▸ **YOUR TASK**: Could you carry on the write-up comparing how Git and Mercurial work under the covers, picking up right after its last sentence?

▸ **EXTRACT PROVIDED**:
━━━━━━
Like touch-typing (or using a Dvorak layout), learning a new skill-set takes time and will often make you slower, at least initially. Only you know whether it makes sense to learn a new tool.

What I do want to dig into is how Git and Mercurial work under the covers, and some of the differences between the two tools. I’ll also dig into some of the characteristics that this leads to. The intention to provide qualitative data (which is repeatable) so you can also perform the same tests if you want.

Finally, I will try to avoid natural bias towards Git, which is both my preferred and common usage tool. I declare this in advance so as to pre-warn you to be on the lookout for any places I may have slipped up in an unbiased report.
━━━━━━
▸ **DATA LISTING**:
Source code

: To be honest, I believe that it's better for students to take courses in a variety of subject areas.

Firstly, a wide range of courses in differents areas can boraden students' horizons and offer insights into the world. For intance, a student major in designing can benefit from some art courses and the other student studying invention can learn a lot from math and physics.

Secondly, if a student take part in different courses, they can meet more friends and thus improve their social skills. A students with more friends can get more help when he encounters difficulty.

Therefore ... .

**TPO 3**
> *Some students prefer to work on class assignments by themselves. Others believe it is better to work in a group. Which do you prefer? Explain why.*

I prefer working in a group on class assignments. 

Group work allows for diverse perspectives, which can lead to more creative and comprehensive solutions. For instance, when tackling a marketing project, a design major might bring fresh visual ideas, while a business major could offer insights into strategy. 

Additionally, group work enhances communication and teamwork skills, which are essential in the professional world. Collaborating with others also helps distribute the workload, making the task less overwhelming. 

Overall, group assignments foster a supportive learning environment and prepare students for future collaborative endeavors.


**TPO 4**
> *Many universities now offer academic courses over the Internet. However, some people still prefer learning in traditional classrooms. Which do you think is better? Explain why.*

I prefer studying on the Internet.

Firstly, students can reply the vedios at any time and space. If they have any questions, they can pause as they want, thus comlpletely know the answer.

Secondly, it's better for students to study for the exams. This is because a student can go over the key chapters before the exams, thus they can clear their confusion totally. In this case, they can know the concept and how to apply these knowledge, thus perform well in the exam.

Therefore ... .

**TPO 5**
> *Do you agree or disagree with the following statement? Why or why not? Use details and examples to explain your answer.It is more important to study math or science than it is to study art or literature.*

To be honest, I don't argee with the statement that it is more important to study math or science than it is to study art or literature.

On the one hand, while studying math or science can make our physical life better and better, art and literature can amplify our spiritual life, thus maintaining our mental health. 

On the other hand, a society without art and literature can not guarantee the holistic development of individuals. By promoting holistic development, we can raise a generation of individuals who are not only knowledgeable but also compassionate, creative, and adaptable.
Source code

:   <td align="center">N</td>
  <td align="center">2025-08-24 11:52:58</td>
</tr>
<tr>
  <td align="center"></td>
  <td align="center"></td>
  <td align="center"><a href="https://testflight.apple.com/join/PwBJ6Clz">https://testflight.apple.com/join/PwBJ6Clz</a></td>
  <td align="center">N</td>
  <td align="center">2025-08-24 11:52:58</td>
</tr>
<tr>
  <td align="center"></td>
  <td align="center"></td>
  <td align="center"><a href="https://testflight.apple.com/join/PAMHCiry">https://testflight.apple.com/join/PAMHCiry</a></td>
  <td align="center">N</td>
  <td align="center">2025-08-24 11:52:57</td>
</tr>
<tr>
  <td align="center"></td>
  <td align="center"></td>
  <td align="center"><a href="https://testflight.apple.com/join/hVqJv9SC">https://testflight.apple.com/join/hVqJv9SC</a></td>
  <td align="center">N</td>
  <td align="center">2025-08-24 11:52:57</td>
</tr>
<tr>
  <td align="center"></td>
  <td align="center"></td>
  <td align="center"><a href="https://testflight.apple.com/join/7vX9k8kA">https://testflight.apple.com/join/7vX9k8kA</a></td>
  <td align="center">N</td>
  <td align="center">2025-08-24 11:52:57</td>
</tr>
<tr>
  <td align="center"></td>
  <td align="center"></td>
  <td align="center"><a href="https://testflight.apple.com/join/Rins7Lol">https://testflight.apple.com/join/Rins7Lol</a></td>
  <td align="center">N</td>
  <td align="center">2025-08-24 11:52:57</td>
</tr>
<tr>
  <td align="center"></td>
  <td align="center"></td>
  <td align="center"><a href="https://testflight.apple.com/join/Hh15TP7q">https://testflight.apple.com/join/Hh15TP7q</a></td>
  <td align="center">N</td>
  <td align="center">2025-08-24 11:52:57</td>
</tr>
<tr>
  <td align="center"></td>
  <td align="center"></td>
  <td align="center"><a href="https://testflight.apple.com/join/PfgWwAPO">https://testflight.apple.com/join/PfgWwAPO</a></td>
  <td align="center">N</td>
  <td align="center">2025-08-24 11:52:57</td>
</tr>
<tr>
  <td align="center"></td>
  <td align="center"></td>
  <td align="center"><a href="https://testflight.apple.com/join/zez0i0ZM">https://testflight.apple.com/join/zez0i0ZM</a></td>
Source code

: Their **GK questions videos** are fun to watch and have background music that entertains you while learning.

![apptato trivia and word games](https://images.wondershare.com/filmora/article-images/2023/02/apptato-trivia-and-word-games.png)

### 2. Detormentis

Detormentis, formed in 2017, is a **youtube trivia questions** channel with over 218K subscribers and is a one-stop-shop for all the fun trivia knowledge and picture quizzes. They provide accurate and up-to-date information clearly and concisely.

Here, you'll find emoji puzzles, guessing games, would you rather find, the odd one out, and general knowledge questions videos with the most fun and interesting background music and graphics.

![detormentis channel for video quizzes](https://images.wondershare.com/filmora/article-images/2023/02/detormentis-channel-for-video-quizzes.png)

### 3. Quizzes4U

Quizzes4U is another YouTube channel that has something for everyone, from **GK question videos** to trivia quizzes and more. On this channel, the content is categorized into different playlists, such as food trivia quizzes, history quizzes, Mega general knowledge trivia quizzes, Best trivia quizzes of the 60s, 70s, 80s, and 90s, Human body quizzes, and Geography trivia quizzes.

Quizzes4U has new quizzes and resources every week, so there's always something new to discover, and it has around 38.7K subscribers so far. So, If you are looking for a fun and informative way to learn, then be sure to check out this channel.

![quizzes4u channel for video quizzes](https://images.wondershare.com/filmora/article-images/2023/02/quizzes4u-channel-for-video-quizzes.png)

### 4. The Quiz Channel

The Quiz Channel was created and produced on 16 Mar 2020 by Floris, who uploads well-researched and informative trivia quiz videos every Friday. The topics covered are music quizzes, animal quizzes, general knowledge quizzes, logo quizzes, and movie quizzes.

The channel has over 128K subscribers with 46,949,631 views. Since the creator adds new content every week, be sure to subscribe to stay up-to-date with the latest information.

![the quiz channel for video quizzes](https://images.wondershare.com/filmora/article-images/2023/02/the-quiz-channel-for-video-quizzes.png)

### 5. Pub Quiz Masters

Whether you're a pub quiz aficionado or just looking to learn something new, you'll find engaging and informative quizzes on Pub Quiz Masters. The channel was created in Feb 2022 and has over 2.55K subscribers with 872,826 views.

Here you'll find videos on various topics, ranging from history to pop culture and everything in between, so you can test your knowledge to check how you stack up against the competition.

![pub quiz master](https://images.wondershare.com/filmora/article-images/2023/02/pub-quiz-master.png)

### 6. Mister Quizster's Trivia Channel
━━━━━━
▸ **EXERCISE RESPONSE**:
Distributed Version Control Systems

All distributed version control systems work on roughly the same principles; rather than incrementing version numbers on the file (CVS) or repository (SVN) level, files are versioned by a hash of their contents, usually SHA-1. Directories are some kind of hash-of-the-hashes, up to the top level of the project, and there will be an overall commit which relates this change to others (in particular, the parent commit).

The two most popular DVCS are Mercurial and Git, but they’re not the only ones. Bzr, Darcs, and many more you probably haven’t heard of. Partially the adoption of these two is driven by the communities behind it, but also the availability of hosting services such as GitHub and Bitbucket.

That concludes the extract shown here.